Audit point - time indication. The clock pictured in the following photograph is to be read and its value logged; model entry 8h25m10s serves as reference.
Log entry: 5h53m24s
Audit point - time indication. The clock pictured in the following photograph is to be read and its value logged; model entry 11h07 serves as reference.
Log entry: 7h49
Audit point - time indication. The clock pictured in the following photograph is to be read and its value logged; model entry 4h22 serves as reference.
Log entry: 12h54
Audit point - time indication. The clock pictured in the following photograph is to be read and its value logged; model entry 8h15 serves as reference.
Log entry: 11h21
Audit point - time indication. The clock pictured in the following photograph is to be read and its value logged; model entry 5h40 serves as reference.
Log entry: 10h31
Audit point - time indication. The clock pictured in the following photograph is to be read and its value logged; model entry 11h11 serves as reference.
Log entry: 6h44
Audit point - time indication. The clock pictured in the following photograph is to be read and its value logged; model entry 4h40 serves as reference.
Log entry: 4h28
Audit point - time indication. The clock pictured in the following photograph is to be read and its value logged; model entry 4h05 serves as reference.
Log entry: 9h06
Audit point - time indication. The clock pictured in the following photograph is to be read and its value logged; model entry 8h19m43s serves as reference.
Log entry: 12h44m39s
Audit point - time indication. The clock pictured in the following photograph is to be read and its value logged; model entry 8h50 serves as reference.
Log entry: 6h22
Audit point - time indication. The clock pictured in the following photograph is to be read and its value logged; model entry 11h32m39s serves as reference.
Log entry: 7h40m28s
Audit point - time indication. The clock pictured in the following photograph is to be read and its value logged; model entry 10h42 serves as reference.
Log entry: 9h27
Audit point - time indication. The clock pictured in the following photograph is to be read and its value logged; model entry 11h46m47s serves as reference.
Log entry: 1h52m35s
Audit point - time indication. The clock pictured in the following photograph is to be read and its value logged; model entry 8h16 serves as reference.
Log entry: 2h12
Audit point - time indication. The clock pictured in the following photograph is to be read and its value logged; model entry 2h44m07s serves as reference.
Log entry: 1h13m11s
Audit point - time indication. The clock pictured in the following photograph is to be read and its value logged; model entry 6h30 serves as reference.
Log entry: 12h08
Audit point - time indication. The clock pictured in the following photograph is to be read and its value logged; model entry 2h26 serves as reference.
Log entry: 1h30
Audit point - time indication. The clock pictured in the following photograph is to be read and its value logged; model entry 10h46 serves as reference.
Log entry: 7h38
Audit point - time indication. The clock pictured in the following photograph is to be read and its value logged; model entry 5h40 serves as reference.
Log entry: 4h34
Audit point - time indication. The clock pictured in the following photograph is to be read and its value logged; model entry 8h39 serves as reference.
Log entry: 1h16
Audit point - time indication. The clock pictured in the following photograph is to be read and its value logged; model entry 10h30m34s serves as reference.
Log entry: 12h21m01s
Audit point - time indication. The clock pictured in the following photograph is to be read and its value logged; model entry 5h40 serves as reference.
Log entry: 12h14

————————

Edit all the rows above so that "Audit point" becomes "Checkpoint" each time it appears, and leave everything else unchanged.

Checkpoint - time indication. The clock pictured in the following photograph is to be read and its value logged; model entry 8h25m10s serves as reference.
Log entry: 5h53m24s
Checkpoint - time indication. The clock pictured in the following photograph is to be read and its value logged; model entry 11h07 serves as reference.
Log entry: 7h49
Checkpoint - time indication. The clock pictured in the following photograph is to be read and its value logged; model entry 4h22 serves as reference.
Log entry: 12h54
Checkpoint - time indication. The clock pictured in the following photograph is to be read and its value logged; model entry 8h15 serves as reference.
Log entry: 11h21
Checkpoint - time indication. The clock pictured in the following photograph is to be read and its value logged; model entry 5h40 serves as reference.
Log entry: 10h31
Checkpoint - time indication. The clock pictured in the following photograph is to be read and its value logged; model entry 11h11 serves as reference.
Log entry: 6h44
Checkpoint - time indication. The clock pictured in the following photograph is to be read and its value logged; model entry 4h40 serves as reference.
Log entry: 4h28
Checkpoint - time indication. The clock pictured in the following photograph is to be read and its value logged; model entry 4h05 serves as reference.
Log entry: 9h06
Checkpoint - time indication. The clock pictured in the following photograph is to be read and its value logged; model entry 8h19m43s serves as reference.
Log entry: 12h44m39s
Checkpoint - time indication. The clock pictured in the following photograph is to be read and its value logged; model entry 8h50 serves as reference.
Log entry: 6h22
Checkpoint - time indication. The clock pictured in the following photograph is to be read and its value logged; model entry 11h32m39s serves as reference.
Log entry: 7h40m28s
Checkpoint - time indication. The clock pictured in the following photograph is to be read and its value logged; model entry 10h42 serves as reference.
Log entry: 9h27
Checkpoint - time indication. The clock pictured in the following photograph is to be read and its value logged; model entry 11h46m47s serves as reference.
Log entry: 1h52m35s
Checkpoint - time indication. The clock pictured in the following photograph is to be read and its value logged; model entry 8h16 serves as reference.
Log entry: 2h12
Checkpoint - time indication. The clock pictured in the following photograph is to be read and its value logged; model entry 2h44m07s serves as reference.
Log entry: 1h13m11s
Checkpoint - time indication. The clock pictured in the following photograph is to be read and its value logged; model entry 6h30 serves as reference.
Log entry: 12h08
Checkpoint - time indication. The clock pictured in the following photograph is to be read and its value logged; model entry 2h26 serves as reference.
Log entry: 1h30
Checkpoint - time indication. The clock pictured in the following photograph is to be read and its value logged; model entry 10h46 serves as reference.
Log entry: 7h38
Checkpoint - time indication. The clock pictured in the following photograph is to be read and its value logged; model entry 5h40 serves as reference.
Log entry: 4h34
Checkpoint - time indication. The clock pictured in the following photograph is to be read and its value logged; model entry 8h39 serves as reference.
Log entry: 1h16
Checkpoint - time indication. The clock pictured in the following photograph is to be read and its value logged; model entry 10h30m34s serves as reference.
Log entry: 12h21m01s
Checkpoint - time indication. The clock pictured in the following photograph is to be read and its value logged; model entry 5h40 serves as reference.
Log entry: 12h14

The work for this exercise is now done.